**QUESTIONS ON THE MATERIAL:**
1. Reproduce the passage in the Marshal float thread below, from "The 'g' and" to "came across correctly.".
2. In the Marshal float thread below, why does Brian Palmer consider the 'g' and 'G' pack formats platform-independent? Answer in one to three sentences.
3. According to the Marshal float thread below, how does Marshal currently dump floats?

**EXCERPTED TEXT:**
Asp Forum - Marshal's handling of floats

Brian Palmer

7/9/2006 4:32:00 AM

I was thinking about writing a patch to modify how Marshal handles
floats, right now it dumps them using sprintf(3) and stores the
resulting string in the Marshal stream. I'd like to see it handle
floats the same way that Array#pack does:

[400.53].pack('g').length == 4
[400.53].pack('G').length == 8

while

Marshal.dump(400.53).length - 3 == 22
(and is slower, to boot)

I want to make sure, though, that this would be an acceptable patch.
I can't think why it would be OK for Array#pack to work this way and
not Marshal, but is there any particular reason why it can't be done?
Obviously it would break backwards compatability with older Marshal
dumps, but I don't think they're often used for long-term storage,
are they?

-- Brian Palmer

13 Answers

Ara.T.Howard

7/9/2006 5:40:00 AM

Brian Palmer

7/9/2006 7:22:00 AM

Hi Ara,

The 'g' and 'G' flags for Array#pack/String#unpack are in network
byte order, so they're in a platform-independent format, as far as I
know. I actually tested this by Packing a couple thousand floats on
my Mac, sending them in UDP packets and unpacking them on my AMD64
desktop, they all came across correctly.

-- Brian

On Jul 8, 2006, at 11:40 PM, ara.t.howard@noaa.gov wrote:

> On Sun, 9 Jul 2006, Brian Palmer wrote:
>
>> I was thinking about writing a patch to modify how Marshal handles
>> floats, right now it dumps them using sprintf(3) and stores the
>> resulting string in the Marshal stream. I'd like to see it handle
>> floats the same way that Array#pack does:
>>
>> [400.53].pack('g').length == 4
>> [400.53].pack('G').length == 8
>>
>> while
>>
>> Marshal.dump(400.53).length - 3 == 22
>> (and is slower, to boot)

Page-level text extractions
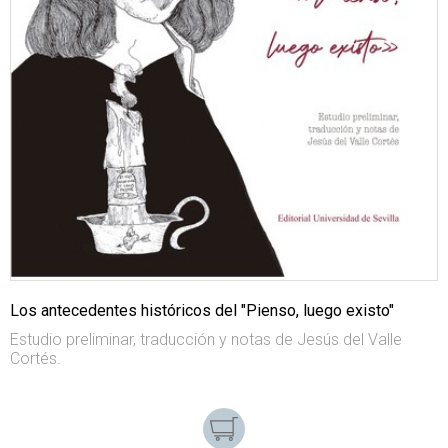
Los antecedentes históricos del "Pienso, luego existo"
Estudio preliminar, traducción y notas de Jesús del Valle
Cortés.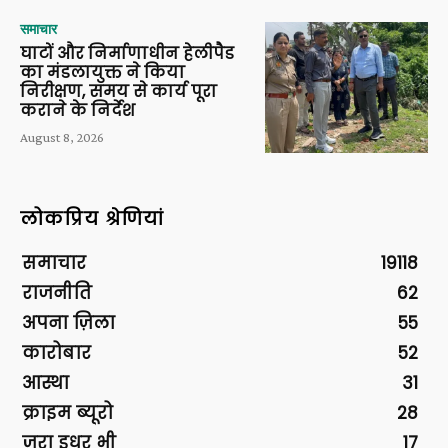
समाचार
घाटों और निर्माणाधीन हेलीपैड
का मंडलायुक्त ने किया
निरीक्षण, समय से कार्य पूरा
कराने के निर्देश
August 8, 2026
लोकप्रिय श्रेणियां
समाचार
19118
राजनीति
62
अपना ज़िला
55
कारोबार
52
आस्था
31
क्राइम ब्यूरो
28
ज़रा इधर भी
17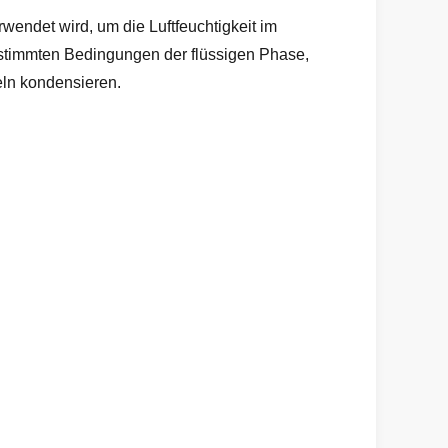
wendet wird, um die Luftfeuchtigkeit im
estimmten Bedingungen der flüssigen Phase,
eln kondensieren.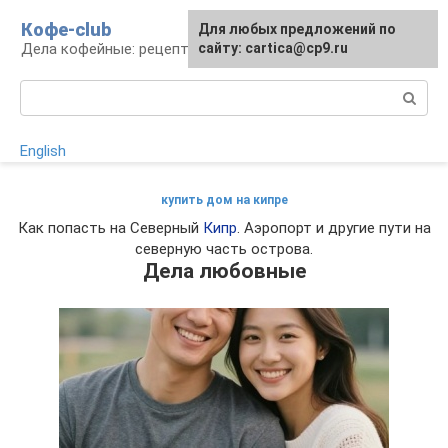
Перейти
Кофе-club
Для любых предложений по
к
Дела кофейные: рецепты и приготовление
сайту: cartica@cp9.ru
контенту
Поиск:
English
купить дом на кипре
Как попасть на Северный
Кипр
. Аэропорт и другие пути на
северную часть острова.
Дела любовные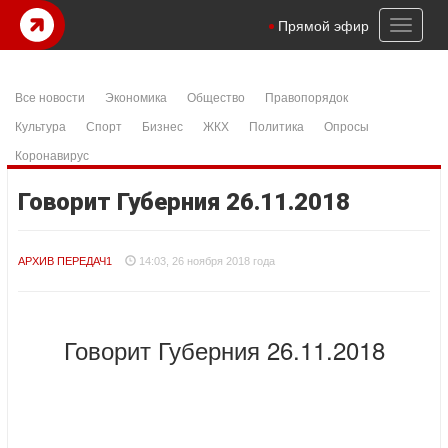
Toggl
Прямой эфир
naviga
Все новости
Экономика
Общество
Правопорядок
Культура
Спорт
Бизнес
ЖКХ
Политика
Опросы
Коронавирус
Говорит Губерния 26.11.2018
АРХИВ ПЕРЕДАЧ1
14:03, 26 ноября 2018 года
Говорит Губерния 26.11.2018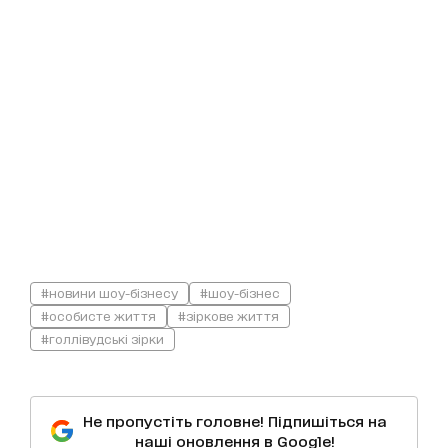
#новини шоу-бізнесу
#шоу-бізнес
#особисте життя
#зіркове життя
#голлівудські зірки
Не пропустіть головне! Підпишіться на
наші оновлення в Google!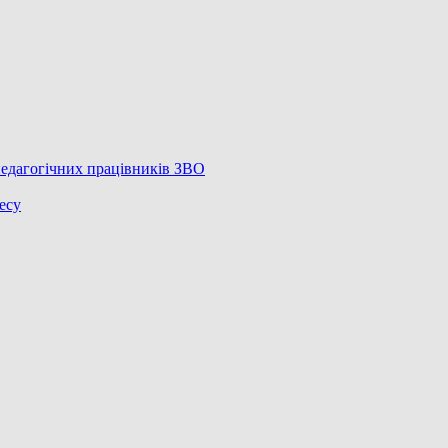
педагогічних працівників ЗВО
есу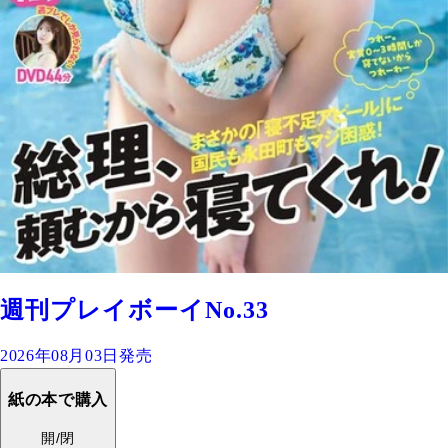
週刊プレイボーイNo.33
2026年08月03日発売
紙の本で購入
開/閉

**RESULTS IN ORDER:**
1.
The 'g' and 'G' flags for Array#pack/String#unpack are in network
byte order, so they're in a platform-independent format, as far as I
know. I actually tested this by Packing a couple thousand floats on
my Mac, sending them in UDP packets and unpacking them on my AMD64
desktop, they all came across correctly.

2. The 'g' and 'G' flags for Array#pack and String#unpack use network byte order, so he takes them to be platform-independent. He tested this by packing a couple thousand floats on his Mac, sending them in UDP packets, and unpacking them on his AMD64 desktop, and they all came across correctly.

3. It dumps them using sprintf(3) and stores the resulting string in the Marshal stream.